23/09/2009
Communiqué de presse
Conférence de presse

Département de l’information • Service des informations et des accréditations • New York

CONFÉRENCE DE PRESSE SUR LE BILAN DU SOMMET SUR LES CHANGEMENTS CLIMATIQUES

ORGANISÉ À L’INITIATIVE DU SECRÉTAIRE GÉNÉRAL


     Avec 160 pays, dont 101 étaient représentés par leurs chefs d’État ou de gouvernement, le Sommet sur les changements climatiques, organisé hier à l’initiative du Secrétaire général, fut un succès, a déclaré devant la presse, cet après-midi, le Sous-Secrétaire général à la planification et au changement climatique, M. Robert Orr.


     « L’objectif principal du Secrétaire général est atteint », a affirmé M. Orr, lors d’une conférence de presse conjointe au Siège des Nations Unies, à New York, ajoutant qu’« aucun rendez-vous international sur le climat n’avait jusqu'à présent réuni autant de décideurs politiques ».

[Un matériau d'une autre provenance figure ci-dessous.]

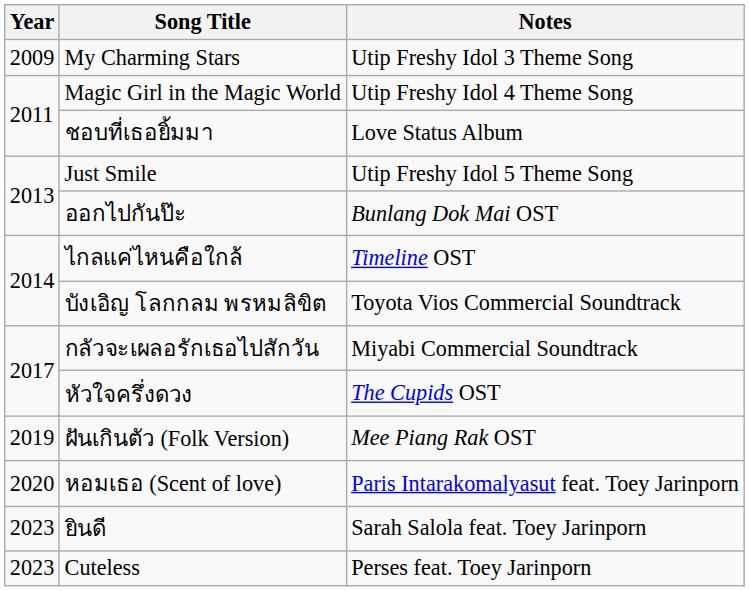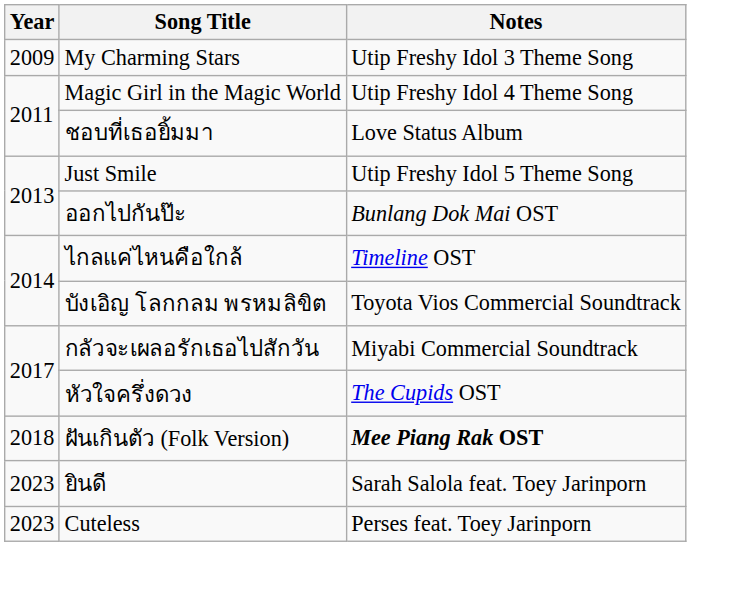ฝันเกินตัว (Folk Version) | Year: 2019 -> 2018
ฝันเกินตัว (Folk Version) | Notes: normal -> bold
- row: 2020 | หอมเธอ (Scent of love) | Paris Intarakomalyasut feat. Toey Jarinporn
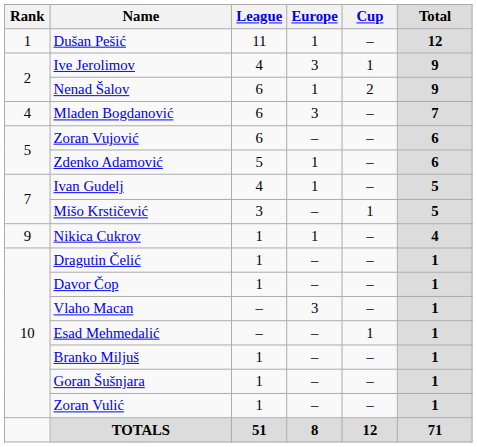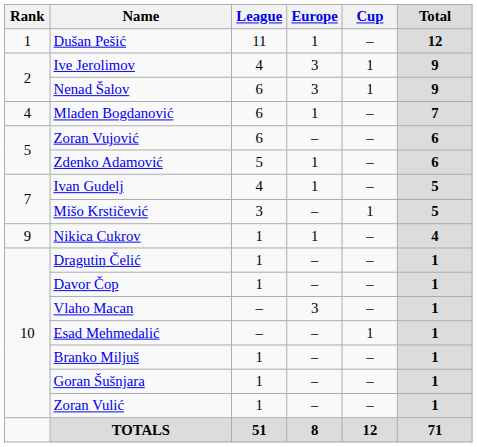Nenad Šalov | Europe: 1 -> 3
Nenad Šalov | Cup: 2 -> 1
Mladen Bogdanović | Europe: 3 -> 1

De son côté, le Directeur de l’Équipe de soutien du Secrétaire général sur les changements climatiques, M. Janos Pasztor, a souligné que lors du dîner offert par le Secrétaire général à l’issue du Sommet, les dirigeants de la planète avaient mis l’accent sur la nécessité de travailler ensemble dans un climat de « confiance réciproque ».  « Ils savent que c’est une clef pour avancer vers un accord à Copenhague », a-t-il ajouté, assurant qu’ils « sont prêts à se retrouver autour d'une table d’ici là pour avancer ».  Le Secrétaire général est prêt à organiser cette rencontre s’il est sollicité, a-t-il précisé.

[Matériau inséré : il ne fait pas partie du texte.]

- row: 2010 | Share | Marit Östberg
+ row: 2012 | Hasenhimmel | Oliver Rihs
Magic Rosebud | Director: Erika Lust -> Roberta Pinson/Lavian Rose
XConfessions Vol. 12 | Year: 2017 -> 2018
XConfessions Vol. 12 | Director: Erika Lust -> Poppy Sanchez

     M. Orr a, quant à lui, constaté, lors de ce dîner qui rassemblait 23 chefs d’État et de gouvernement, qu’un accord « est possible ».  « Un accord doit être trouvé et ils travailleront pour que cet accord soit trouvé », a-t-il dit. 


     Pour M. Orr, cette mobilisation de haut niveau montre que les dirigeants politiques ont pris conscience de l’urgence du problème du réchauffement de la planète et du rôle qu'ils ont à jouer pour le limiter.


     « L’un après l’autre, dans leurs déclarations, ils ont montré qu'ils avaient compris que c’était un problème de leadership, qui nécessite de leur part un engagement politique et des décisions politiques », a insisté le Sous-Secrétaire général.


     Autre motif de satisfaction, à ses yeux, ce Sommet a permis d’instaurer un dialogue « sérieux et durable » entre pays développés et pays « aux économies vulnérables », à 80 jours de la Conférence de Copenhague sur les changements climatiques.


     De même, s’est félicité M. Orr, les objectifs de limitation de l’augmentation moyenne de la température terrestre, qui sont au cœur des négociations pour l’après-Kyoto, sont proches mêmes s’ils divergent encore.  « De nombreux intervenants ont évoqué une augmentation de deux degrés, aucun n’est allé au-delà et seuls quelques pays en voie de développement ont proposé 1,5 degré », a-t-il expliqué.


     M. Orr a, par ailleurs, salué les engagements du Japon à réduire d'ici à 2020 ses émissions de gaz à effet de serre de 25% par rapport au niveau de 1990, et à créer un marché national des émissions de carbone, lequel sera lié à un futur marché international du carbone.


     Il a, en outre, jugé positive l’intention exprimée par l’Union européenne de verser 5 à 7 milliards d’euros, entre 2010 et 2012, à un fonds d’adaptation qui serait créé pour aider les pays en développement à faire face aux effets des changements climatiques.  Le Sous-Secrétaire général a de même mis l’accent sur les efforts entrepris par la Chine en vue de réduire ses émissions de gaz à effet de serre.


     Mais, selon M. Orr, l'une des avancées les plus significatives du Sommet est liée à la question du financement, « condition sine qua non pour arriver à un accord final à Copenhague et qui a finalement été au centre des interventions ».  La plupart des dirigeants politiques présents ont approuvé le principe d’une contribution minimum de 100 milliards de dollars par an pendant une décennie, a-t-il rappelé.